*Challenge 1*
In the records below, convert the lines from the line with "genus: Pelophylax" to the line with "scientific name: Aquilegia atrata" into a Markdown table with the columns Row and Record line, skipping any blank lines.

Also, I get poor cell signal in my new ground-floor apartment, so my $80/mo cell bill providing service to my smartphone isn't doing me any good. I switched to using Google Voice for the time being, but that doesn't well if something's hogging bandwidth. (Just because I can rate control going out, doesn't mean I can rate control what's trying to come in from the other side of that pipe.)

I wired my apartment to avoid wifi noise, but 6Mb/s DSL just isn't good enough for some common network multitasking activities. DOCSIS in apartment contexts is a horrible choice; you quickly get too many people on the same loop. VDSL may or may not be available; tech says one thing after a test, phone company's system says another. With VDSL, though, I'll get tied to a crap router with a built-in 802.1x identifying key, so I can't use my own setup.


>(Just because I can rate control going out, doesn't mean I can rate control what's trying to come in from the other side of that pipe.)

Rate control of what's trying to come in from the other side of the pipe is half the point of putting voip traffic in its own QOS class. (The other half being rate control of data going out.) You may not be able to for some reason, but any good QOS system should let you do that.


Two years? Yeah, because the whole world has cheap access to 10 Mbaud internet connection.


Good point. Bluray will probably be the last optical media we'll have for movies, but I don't think it'll get replaced completely very soon, as there's a lot of places with consumers willing to pay for HD content, but without great enough bandwidth to stream them from the web.


I bet 99% of all people who might be interested in Blu-Ray does.


Hi! I live in Australia, where the majority of people on ADSL2+ have speeds less than or equal to 4mb/s. Due to the geography (technically, topography) of our country, high-speed internet is particularly tricky to roll-out. Not for perhaps four years more will we have any speeds greater than there are now.

So your comment sounds particularly naive, in this part of the world.


I ostensibly have a 12Mbps connection, yet only get between 2-6Mbps depending on the time of day due to contention. And I live in an area with reasonably good broadband.

Things have a long way to go before a majority of westerners have access to solid, reliable 10Mbps connections.


> And I live in an area with reasonably good broadband.

Clearly you do not.


You can't know that without knowing where I live. It's reasonably good by British standards, though perhaps not in an absolute sense.

My connection is somewhat above the surveyed "average" speeds and stability for the UK, as frequently reported in the media here. One such story puts the average true throughput of a 10-12Mbps DSL connection at around 3.3Mbps: http://www.digitalspy.co.uk/digitaltv/news/a251311/uks-avera... .. As mine is usually around 5-6Mbps (though dropping to 2-3 at peak, sometimes) my connection is, I believe, "reasonably good" by national standards.

*Source data*
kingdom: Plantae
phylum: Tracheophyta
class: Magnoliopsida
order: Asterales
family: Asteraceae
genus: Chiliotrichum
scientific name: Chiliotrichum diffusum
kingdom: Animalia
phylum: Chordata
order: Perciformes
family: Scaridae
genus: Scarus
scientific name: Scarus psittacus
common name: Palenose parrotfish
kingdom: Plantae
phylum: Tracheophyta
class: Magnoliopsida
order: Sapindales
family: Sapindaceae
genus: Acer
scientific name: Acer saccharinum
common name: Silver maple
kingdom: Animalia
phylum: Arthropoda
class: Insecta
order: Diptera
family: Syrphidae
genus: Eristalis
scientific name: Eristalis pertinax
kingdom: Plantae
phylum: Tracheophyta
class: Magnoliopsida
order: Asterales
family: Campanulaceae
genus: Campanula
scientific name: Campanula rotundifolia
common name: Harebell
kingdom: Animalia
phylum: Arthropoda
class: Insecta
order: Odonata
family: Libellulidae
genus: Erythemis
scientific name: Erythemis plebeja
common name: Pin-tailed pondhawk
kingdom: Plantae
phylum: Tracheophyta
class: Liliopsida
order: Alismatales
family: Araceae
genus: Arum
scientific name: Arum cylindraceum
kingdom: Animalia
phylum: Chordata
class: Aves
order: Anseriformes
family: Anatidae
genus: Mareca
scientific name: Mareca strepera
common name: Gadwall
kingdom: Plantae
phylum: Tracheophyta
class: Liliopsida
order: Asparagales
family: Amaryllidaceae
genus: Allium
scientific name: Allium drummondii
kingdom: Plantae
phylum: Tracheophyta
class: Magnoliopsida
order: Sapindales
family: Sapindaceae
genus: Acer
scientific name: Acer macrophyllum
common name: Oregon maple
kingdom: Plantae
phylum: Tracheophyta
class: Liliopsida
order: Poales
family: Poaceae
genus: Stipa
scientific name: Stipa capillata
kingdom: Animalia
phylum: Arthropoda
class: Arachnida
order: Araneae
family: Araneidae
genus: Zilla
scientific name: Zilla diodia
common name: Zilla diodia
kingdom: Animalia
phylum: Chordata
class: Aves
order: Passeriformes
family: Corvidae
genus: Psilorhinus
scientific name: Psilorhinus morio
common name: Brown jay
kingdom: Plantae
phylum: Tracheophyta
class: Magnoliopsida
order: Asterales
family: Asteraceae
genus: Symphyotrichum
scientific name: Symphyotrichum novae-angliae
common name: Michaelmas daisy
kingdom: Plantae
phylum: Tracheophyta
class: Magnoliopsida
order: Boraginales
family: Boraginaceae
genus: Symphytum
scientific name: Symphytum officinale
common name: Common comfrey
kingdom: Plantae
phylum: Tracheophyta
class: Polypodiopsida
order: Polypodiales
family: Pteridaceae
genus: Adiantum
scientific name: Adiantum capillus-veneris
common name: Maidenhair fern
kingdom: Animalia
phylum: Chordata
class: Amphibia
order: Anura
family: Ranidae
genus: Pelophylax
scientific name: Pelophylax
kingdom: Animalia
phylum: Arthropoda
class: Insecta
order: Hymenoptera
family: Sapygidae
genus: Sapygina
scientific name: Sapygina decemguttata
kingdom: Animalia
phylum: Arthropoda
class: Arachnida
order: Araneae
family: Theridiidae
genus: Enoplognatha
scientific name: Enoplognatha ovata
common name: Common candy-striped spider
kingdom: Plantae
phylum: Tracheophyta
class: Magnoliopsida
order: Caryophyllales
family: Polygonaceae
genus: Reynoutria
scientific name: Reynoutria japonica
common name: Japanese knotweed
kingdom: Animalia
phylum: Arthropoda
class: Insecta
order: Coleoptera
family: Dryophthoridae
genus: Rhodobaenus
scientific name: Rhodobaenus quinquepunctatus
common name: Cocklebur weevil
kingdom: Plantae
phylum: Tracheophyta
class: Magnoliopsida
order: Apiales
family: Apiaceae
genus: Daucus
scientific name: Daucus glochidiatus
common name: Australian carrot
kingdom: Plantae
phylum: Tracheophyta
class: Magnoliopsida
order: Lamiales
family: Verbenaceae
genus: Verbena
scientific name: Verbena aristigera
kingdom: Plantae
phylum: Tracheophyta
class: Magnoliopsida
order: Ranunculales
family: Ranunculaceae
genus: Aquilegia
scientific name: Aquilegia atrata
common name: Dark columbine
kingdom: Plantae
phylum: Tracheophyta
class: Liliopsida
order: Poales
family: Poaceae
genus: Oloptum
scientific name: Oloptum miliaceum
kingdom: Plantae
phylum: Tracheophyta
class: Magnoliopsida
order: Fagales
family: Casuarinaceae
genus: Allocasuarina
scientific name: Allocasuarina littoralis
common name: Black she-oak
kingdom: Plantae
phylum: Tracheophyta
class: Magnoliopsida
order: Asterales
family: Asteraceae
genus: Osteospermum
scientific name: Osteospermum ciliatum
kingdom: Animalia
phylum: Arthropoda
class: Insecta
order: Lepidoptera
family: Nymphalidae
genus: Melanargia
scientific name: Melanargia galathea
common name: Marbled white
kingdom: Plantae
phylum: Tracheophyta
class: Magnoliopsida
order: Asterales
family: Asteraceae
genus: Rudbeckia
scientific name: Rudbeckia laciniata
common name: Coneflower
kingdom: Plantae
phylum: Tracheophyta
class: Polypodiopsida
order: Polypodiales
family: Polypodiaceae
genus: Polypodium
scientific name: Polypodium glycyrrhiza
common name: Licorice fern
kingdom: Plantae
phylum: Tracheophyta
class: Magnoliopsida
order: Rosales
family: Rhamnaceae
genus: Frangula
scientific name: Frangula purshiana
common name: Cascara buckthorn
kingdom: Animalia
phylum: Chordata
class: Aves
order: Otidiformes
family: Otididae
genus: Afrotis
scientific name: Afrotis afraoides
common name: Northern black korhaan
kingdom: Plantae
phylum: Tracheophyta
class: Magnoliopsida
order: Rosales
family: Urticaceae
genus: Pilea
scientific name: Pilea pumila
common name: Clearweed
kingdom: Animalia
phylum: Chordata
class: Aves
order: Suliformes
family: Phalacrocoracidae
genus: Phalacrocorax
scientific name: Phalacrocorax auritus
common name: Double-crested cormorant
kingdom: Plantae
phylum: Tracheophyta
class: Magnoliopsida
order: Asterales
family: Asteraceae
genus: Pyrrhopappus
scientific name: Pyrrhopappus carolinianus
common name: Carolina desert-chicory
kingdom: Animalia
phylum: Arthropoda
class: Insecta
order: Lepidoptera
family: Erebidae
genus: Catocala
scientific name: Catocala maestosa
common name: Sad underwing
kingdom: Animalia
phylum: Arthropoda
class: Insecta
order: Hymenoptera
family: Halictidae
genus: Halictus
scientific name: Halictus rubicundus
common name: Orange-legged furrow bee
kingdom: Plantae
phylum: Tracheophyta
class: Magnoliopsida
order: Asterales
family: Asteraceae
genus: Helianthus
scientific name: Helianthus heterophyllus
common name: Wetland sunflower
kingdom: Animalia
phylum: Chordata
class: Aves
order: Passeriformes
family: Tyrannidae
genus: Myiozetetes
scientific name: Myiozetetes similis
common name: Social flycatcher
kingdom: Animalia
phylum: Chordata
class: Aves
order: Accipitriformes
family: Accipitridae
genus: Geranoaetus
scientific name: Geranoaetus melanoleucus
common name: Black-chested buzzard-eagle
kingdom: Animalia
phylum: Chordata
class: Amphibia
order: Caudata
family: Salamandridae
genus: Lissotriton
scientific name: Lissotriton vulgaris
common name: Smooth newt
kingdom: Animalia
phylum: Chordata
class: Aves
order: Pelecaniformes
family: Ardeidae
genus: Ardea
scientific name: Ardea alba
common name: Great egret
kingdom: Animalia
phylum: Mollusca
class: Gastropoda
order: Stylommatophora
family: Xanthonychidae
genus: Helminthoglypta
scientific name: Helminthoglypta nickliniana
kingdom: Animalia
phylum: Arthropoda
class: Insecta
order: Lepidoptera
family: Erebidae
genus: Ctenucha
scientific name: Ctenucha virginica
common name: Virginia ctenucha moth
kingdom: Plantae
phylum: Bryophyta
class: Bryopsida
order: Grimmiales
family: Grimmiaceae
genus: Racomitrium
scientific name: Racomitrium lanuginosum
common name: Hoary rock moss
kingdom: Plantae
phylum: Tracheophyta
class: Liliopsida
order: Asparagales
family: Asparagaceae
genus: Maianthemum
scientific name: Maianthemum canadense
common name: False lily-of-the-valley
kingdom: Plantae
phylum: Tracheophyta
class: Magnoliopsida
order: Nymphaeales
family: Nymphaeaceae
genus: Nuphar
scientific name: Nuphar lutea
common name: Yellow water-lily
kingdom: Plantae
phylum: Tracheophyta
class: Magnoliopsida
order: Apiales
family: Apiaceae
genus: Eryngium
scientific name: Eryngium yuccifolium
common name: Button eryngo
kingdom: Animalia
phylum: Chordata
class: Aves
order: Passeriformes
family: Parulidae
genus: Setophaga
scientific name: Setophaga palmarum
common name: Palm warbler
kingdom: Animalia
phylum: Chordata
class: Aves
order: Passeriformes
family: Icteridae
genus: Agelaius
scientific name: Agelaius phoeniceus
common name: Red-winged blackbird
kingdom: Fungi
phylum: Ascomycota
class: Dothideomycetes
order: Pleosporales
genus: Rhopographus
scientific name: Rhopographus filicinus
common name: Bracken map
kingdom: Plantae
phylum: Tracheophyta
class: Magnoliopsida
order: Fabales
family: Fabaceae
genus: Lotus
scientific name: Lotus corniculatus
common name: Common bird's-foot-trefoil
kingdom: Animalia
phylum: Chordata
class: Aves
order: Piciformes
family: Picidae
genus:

*Challenge 2*
Answer these questions about the broadband discussion above:
(a) What DSL speed did the writer who wired their apartment to avoid wifi noise find not good enough?
(b) What speeds do the majority of people on ADSL2+ in Australia have?
(c) According to the story cited, what is the average true throughput of a 10-12Mbps DSL connection in the UK?

*Expected answer 1*
| Row | Record line |
|---|---|
| 1 | genus: Pelophylax |
| 2 | scientific name: Pelophylax |
| 3 | kingdom: Animalia |
| 4 | phylum: Arthropoda |
| 5 | class: Insecta |
| 6 | order: Hymenoptera |
| 7 | family: Sapygidae |
| 8 | genus: Sapygina |
| 9 | scientific name: Sapygina decemguttata |
| 10 | kingdom: Animalia |
| 11 | phylum: Arthropoda |
| 12 | class: Arachnida |
| 13 | order: Araneae |
| 14 | family: Theridiidae |
| 15 | genus: Enoplognatha |
| 16 | scientific name: Enoplognatha ovata |
| 17 | common name: Common candy-striped spider |
| 18 | kingdom: Plantae |
| 19 | phylum: Tracheophyta |
| 20 | class: Magnoliopsida |
| 21 | order: Caryophyllales |
| 22 | family: Polygonaceae |
| 23 | genus: Reynoutria |
| 24 | scientific name: Reynoutria japonica |
| 25 | common name: Japanese knotweed |
| 26 | kingdom: Animalia |
| 27 | phylum: Arthropoda |
| 28 | class: Insecta |
| 29 | order: Coleoptera |
| 30 | family: Dryophthoridae |
| 31 | genus: Rhodobaenus |
| 32 | scientific name: Rhodobaenus quinquepunctatus |
| 33 | common name: Cocklebur weevil |
| 34 | kingdom: Plantae |
| 35 | phylum: Tracheophyta |
| 36 | class: Magnoliopsida |
| 37 | order: Apiales |
| 38 | family: Apiaceae |
| 39 | genus: Daucus |
| 40 | scientific name: Daucus glochidiatus |
| 41 | common name: Australian carrot |
| 42 | kingdom: Plantae |
| 43 | phylum: Tracheophyta |
| 44 | class: Magnoliopsida |
| 45 | order: Lamiales |
| 46 | family: Verbenaceae |
| 47 | genus: Verbena |
| 48 | scientific name: Verbena aristigera |
| 49 | kingdom: Plantae |
| 50 | phylum: Tracheophyta |
| 51 | class: Magnoliopsida |
| 52 | order: Ranunculales |
| 53 | family: Ranunculaceae |
| 54 | genus: Aquilegia |
| 55 | scientific name: Aquilegia atrata |

*Expected answer 2*
(a) 6Mb/s
(b) Less than or equal to 4mb/s
(c) Around 3.3Mbps